What to work on: Every entry should be reproduced precisely, with each picture left out.

Listed records: Begin

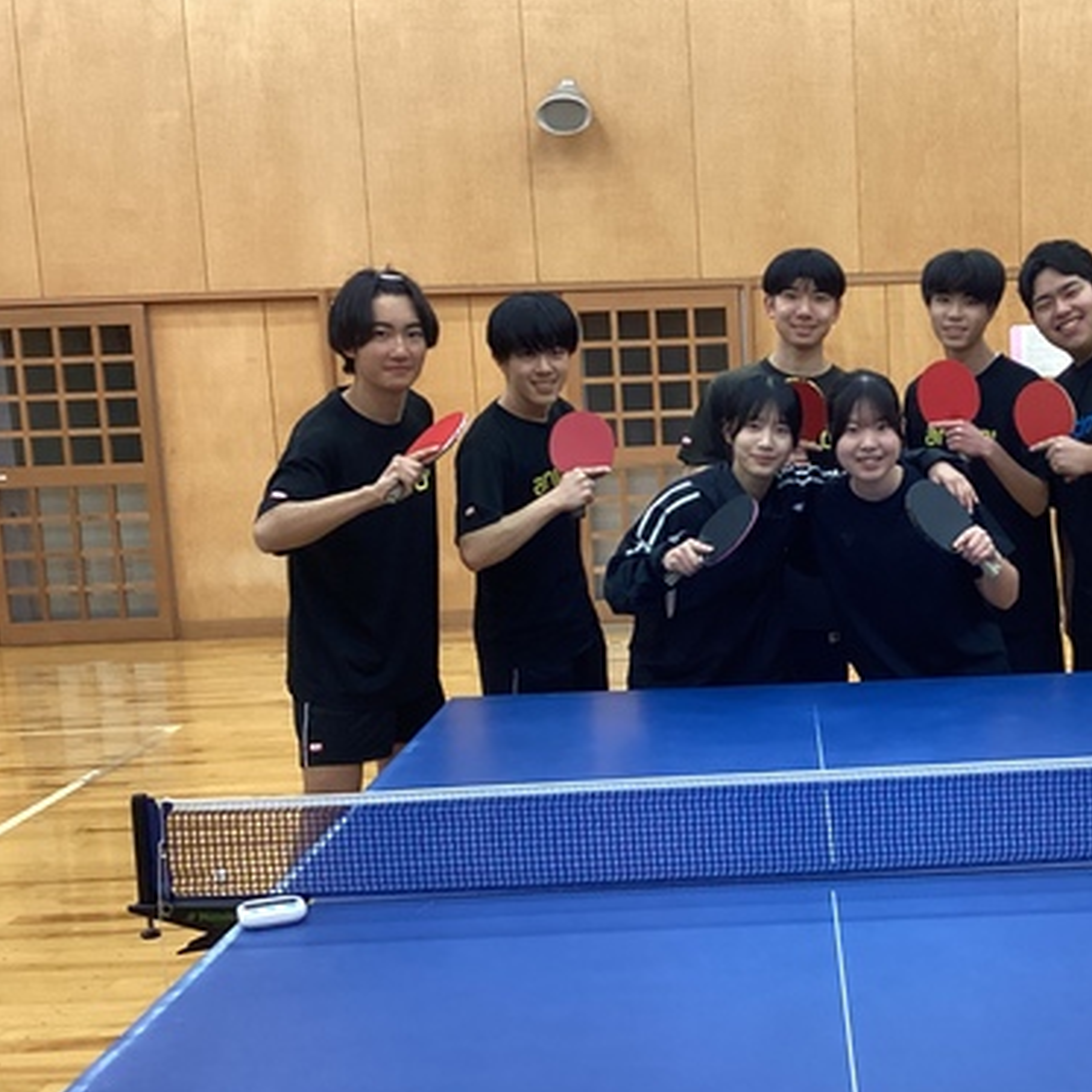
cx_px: 840
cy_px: 618
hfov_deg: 35.1
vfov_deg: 36.0
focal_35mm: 47
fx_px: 1677
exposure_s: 1/50
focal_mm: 3.3
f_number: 2.4
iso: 200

Listed records: End

Response:
cx_px: 840
cy_px: 618
hfov_deg: 35.1
vfov_deg: 36.0
focal_35mm: 47
fx_px: 1677
exposure_s: 1/50
focal_mm: 3.3
f_number: 2.4
iso: 200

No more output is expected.